A newspaper reporter in Springfield Illinois arrested for DUI last year received a statutory summary suspension. A statutory summary suspension takes effect on the 46th day after an Illinois DUI arrest. The suspension and the DUI ticket are separate items. Even if your DUI is dismissed, you will still have a suspended (invalid) driver’s license, unless the statutory summary suspension is rescinded (thrown out).
Depending on your previous driving record and whether you took or refused testing, your driver’s license will be suspended for as short as six months and as long as three years. If you took the test and have not had a DUI in the previous 5 years, you will be suspended for 6 months; if you refused, you will be suspended for 12 months. During all but the first 30 days of either suspension, you are eligible to apply for an MDDP.
If you have had a DUI arrest in the past 5 years and take the test, you will be suspended for one year; if you refused the test, you will be suspended for 3 years. During either suspension time, you cannot drive with an MDDP, and you cannot obtain a restricted driving permit (hardship license) from the Illinois Secretary of State.

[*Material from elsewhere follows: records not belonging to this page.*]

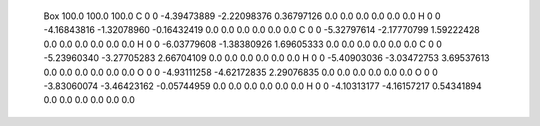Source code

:  Box 100.0 100.0 100.0
 C 0 0  -4.39473889   -2.22098376    0.36797126  0.0 0.0 0.0    0.0 0.0 0.0
 H 0 0  -4.16843816   -1.32078960   -0.16432419  0.0 0.0 0.0    0.0 0.0 0.0
 C 0 0  -5.32797614   -2.17770799    1.59222428  0.0 0.0 0.0    0.0 0.0 0.0
 H 0 0  -6.03779608   -1.38380926    1.69605333  0.0 0.0 0.0    0.0 0.0 0.0
 C 0 0  -5.23960340   -3.27705283    2.66704109  0.0 0.0 0.0    0.0 0.0 0.0
 H 0 0  -5.40903036   -3.03472753    3.69537613  0.0 0.0 0.0    0.0 0.0 0.0
 O 0 0  -4.93111258   -4.62172835    2.29076835  0.0 0.0 0.0    0.0 0.0 0.0
 O 0 0  -3.83060074   -3.46423162   -0.05744959  0.0 0.0 0.0    0.0 0.0 0.0
 H 0 0  -4.10313177   -4.16157217    0.54341894  0.0 0.0 0.0    0.0 0.0 0.0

In the case of the newspaper reporter, the suspension was rescinded. However, because the Illinois Secretary of State claimed to have not received the notice of rescission, the Quincy police department claimed that when the officer pulled over the reporter for supposedly running a stop sign, his driver’s license came up as suspended and he was arrested. A lawyer who is familiar with the Illinois driver’s license reinstatement process would recommend hand carrying the rescission order to the Sectary of State in order to avoid the confusion that apparently resulted. Note however that it appears the police were determined to find some reason to arrest the reporter, who suspects they were unhappy over the less than flattering reports he had written regarding the performance of a nearby police agency.